### Problem description
From the records below, transcribe only the lines running from the one with "Figure 21: The" through the one with "Figure 3. Percentage". Keep both of those end lines.

### Records for the exercise
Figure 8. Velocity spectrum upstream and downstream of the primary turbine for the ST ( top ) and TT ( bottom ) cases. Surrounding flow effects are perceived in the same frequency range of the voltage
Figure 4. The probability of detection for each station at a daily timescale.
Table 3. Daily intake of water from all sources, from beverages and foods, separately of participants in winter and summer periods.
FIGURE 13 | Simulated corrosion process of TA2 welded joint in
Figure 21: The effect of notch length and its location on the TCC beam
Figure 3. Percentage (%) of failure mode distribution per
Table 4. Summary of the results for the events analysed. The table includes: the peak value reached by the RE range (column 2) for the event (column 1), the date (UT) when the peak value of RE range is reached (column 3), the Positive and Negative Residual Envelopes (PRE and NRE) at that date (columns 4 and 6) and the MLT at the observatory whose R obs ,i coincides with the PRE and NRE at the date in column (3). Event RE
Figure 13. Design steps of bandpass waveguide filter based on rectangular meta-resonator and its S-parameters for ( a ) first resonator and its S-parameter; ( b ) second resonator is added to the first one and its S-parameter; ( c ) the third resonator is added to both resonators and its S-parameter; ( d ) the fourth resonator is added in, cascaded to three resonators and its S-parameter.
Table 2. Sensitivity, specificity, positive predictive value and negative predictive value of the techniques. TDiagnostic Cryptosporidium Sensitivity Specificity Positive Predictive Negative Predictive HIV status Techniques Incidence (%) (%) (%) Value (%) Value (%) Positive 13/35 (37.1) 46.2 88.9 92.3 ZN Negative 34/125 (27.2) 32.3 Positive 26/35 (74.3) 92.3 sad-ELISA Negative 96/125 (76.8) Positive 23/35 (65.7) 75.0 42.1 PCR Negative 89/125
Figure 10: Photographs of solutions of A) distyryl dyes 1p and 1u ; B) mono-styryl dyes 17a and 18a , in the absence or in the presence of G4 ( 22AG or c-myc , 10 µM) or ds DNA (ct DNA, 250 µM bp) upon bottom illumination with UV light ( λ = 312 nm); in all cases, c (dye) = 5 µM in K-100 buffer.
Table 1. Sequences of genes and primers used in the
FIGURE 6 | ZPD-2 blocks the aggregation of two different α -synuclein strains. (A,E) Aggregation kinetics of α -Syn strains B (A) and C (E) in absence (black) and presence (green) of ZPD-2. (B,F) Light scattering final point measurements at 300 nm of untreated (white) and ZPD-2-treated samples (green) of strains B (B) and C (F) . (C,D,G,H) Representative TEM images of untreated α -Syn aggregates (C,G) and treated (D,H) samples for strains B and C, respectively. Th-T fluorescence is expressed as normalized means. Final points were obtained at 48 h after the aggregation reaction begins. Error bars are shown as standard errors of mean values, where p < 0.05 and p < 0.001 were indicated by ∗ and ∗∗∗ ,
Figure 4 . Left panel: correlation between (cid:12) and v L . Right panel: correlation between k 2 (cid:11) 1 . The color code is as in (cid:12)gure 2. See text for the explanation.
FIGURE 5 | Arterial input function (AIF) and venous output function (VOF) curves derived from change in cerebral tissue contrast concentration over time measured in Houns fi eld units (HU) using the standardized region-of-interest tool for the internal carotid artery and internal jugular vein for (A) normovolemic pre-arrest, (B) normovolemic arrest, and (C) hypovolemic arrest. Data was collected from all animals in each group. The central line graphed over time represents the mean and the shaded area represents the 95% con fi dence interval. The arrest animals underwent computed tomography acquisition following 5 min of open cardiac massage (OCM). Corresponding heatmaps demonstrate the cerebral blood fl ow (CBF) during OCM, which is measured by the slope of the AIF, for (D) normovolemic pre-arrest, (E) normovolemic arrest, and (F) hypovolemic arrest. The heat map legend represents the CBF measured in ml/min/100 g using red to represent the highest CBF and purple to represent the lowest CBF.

### Result of the exercise
Figure 21: The effect of notch length and its location on the TCC beam
Figure 3. Percentage (%) of failure mode distribution per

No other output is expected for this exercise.